"Painting and praying are the same thing," he said in his last public interview, published in the French Catholic weekly newspaper La Vie.
Balthus died last Sunday in Switzerland. He was a brother of writer Pierre Klossowski, and was born in Paris in 1908 to a family of Polish origin. His home was frequented by artists and intellectuals of the stature of Miro, Camus and Malraux.
His father was a painter, historian and art critic; and his mother, a painter. It was poet Rainer Maria Rilke who encouraged Balthus to dedicate himself to painting.
"Nothing is further from surrealism than my painting," Balthus told La Vie. "I distrust the irregularities of that school, as I distrust psychoanalysis. Painting is a different activity, which has other requisites. To paint and to pray are the same thing. I have never thought of painting in any way other than as a religious activity."
The painter took pains to explain how he lived his artistic inspiration: "A ritual that needs prayer and then silence. When I am in my study, it often happens that I cannot paint. I must first sit in front of the canvas, look at it, and caress it with my hand. It is another way of painting, of proceeding."
He added: "To paint means to reach, to proceed, and to conquer -- to go through secrets, translate what is still obscure, and not try to give interpretations. What is important is that the painter himself often does not know the reason.
"It is not up to him to translate, to account for what he paints, or express himself in this respect. Suffice it for him to have the will to communicate to the world through his darknesses."
"To pray, if one is abandoned in this state, means one can create," Balthus stressed.
On his bed he kept the rosary that John Paul II gave him during a meeting, when he was living in Rome and director of the Villa Medici.
"He is a holy man," the painter said, referring to the Pope, "A saint whom God has given us to save our poor world. I am a practicing Catholic; I have a very exacting spiritual life. Christianity is a religion that produces saints. It is a great elevation, which sustains us every day and makes us grow."
"The world is lost in rumor and furor, in speed and incompetence, in the denial of real values, in a flight that marks the end of all hope," Balthus told La Vie. "It is necessary to rediscover the way the ancients worked, the patience of artisans, the art of living that spiritualizes men.

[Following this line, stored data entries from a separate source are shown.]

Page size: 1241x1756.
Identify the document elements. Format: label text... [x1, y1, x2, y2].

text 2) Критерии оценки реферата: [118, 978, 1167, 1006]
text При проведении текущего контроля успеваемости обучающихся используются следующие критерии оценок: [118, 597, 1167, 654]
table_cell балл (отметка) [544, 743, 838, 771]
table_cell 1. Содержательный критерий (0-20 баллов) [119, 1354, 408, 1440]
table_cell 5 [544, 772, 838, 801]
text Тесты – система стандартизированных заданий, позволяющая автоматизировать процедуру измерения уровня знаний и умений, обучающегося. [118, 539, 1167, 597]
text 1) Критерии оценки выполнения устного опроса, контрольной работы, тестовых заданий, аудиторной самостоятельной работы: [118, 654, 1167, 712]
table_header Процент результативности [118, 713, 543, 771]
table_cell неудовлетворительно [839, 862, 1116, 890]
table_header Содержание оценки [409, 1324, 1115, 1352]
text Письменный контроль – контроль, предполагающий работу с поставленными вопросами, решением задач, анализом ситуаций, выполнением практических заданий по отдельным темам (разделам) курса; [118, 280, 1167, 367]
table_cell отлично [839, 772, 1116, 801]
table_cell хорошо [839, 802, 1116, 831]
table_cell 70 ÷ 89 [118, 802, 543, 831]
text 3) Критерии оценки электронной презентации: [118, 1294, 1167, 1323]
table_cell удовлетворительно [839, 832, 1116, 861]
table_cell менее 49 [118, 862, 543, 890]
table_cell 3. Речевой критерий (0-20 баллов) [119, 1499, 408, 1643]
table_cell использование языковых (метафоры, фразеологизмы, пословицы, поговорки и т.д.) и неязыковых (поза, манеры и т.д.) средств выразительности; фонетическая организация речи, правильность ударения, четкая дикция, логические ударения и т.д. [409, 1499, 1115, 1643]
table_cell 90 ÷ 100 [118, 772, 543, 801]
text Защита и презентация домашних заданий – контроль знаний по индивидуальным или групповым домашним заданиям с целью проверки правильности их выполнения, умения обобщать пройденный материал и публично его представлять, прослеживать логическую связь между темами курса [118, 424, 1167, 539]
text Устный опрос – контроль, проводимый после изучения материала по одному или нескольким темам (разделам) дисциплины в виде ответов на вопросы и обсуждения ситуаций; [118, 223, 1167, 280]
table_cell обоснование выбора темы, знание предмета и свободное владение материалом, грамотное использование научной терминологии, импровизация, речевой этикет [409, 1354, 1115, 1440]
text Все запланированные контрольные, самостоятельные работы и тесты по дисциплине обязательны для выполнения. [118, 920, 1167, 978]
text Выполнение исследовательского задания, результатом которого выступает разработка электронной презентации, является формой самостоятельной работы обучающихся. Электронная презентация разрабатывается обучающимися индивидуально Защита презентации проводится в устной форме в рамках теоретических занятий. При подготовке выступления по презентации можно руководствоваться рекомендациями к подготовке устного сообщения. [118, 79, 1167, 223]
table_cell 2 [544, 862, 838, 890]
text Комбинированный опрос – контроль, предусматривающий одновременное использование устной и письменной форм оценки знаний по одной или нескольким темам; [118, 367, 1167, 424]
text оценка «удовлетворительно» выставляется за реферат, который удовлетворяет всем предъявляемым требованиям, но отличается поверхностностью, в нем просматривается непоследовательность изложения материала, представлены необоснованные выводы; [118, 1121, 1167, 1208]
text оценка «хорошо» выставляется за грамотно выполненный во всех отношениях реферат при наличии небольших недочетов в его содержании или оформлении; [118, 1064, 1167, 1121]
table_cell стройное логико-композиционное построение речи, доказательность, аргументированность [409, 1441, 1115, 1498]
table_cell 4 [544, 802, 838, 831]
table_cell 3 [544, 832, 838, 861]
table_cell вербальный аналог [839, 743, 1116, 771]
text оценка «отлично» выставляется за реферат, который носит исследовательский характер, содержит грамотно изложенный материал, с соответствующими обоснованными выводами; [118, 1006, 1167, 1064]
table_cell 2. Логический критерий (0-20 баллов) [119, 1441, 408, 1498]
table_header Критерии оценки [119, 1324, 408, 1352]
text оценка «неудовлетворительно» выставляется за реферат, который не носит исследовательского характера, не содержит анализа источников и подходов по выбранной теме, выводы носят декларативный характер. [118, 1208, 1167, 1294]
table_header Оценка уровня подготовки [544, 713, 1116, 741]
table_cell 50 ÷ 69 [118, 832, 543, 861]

"It is necessary to rediscover life in a landscape, to extract its breathing. Instead, there is intellectualization, interpretation: things, forms and beings become abstract. Let us please return to the patient wisdom of Masaccio and Piero della Francesca, to the slow, anonymous, arduous exhaustion of the painters of Italian frescoes, the sacred vigor, and innocence of Giotto!"

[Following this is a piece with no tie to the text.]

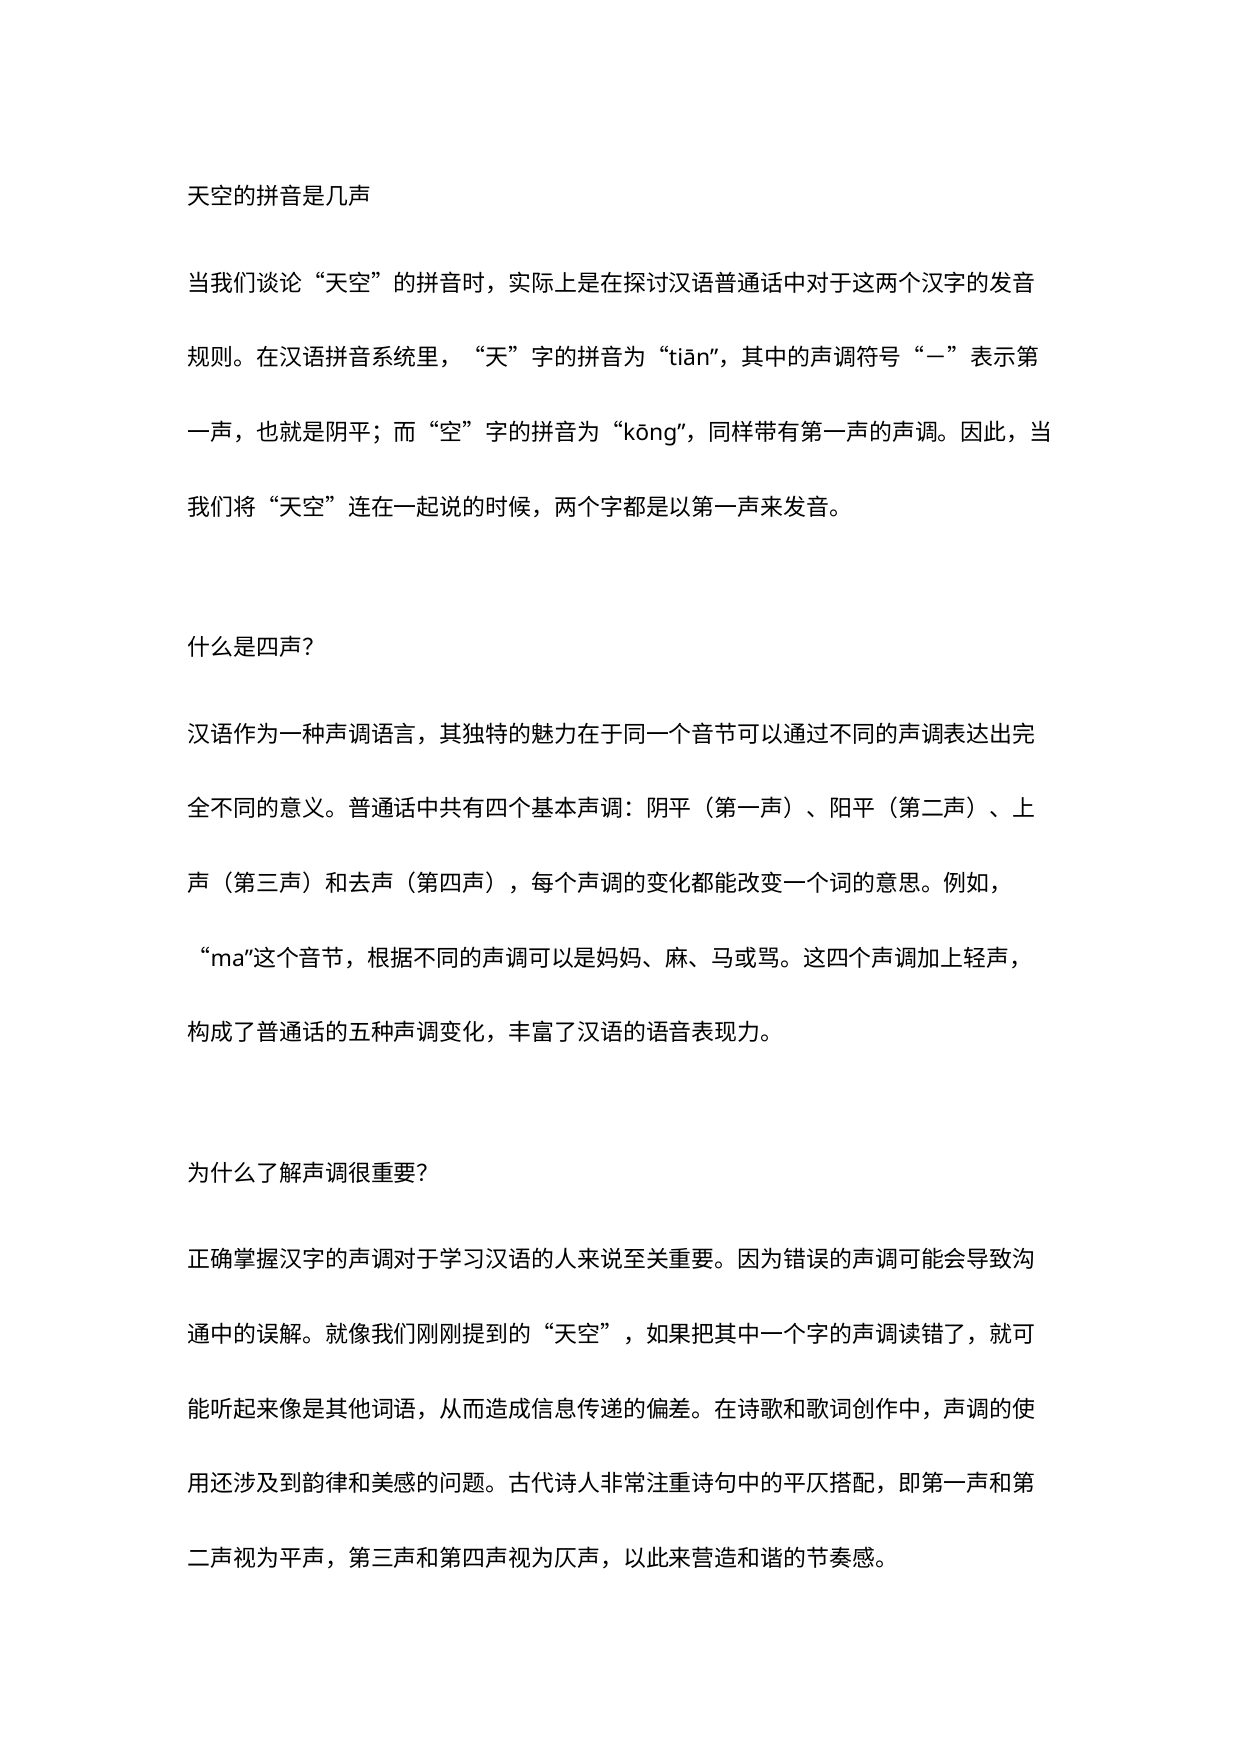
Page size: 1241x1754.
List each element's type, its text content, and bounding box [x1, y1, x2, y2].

Balthus´ spiritual life, as he himself said, was intense.
"One day, not too long ago, I had what I might call an ecstasy," he said. "God was speaking to me; I was in a semiconscious state, but my pulse was normal and I realized that God had spoken to me, that he told me my life had not ended, that I still had to work.

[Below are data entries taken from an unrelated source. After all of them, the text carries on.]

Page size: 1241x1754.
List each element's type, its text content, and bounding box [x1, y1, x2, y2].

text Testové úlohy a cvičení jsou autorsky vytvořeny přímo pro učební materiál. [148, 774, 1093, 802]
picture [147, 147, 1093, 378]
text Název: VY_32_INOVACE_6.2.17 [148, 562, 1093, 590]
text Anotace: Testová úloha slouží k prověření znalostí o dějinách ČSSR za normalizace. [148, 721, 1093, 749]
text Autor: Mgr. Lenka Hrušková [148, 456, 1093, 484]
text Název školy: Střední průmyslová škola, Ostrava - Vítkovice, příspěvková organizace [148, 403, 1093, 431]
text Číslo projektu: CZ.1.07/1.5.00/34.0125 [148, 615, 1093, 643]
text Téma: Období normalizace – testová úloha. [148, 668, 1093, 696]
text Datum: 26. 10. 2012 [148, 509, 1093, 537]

"This word came to me at a time of doubt and possible neglect of painting. The road made me anxious and then, suddenly, God illuminated me."
"As I grew older, I was less certain of myself, but this profound voice that spoke to me, gave me strength and courage again," the artist said.
"Painting must bring out beauty," he said. "Each color is combined with another to offer, as musical notes do, a harmony, the sense of eternity, of the sublime. Painting is a response to an interior need.
"It is the only need the painter is bound to attend to, regarding which he should have no choice; then it is not in vain. Thanks to it, to this interior vision, relentlessly, incessantly pursued, the painting all of a sudden finds its order and is illuminated."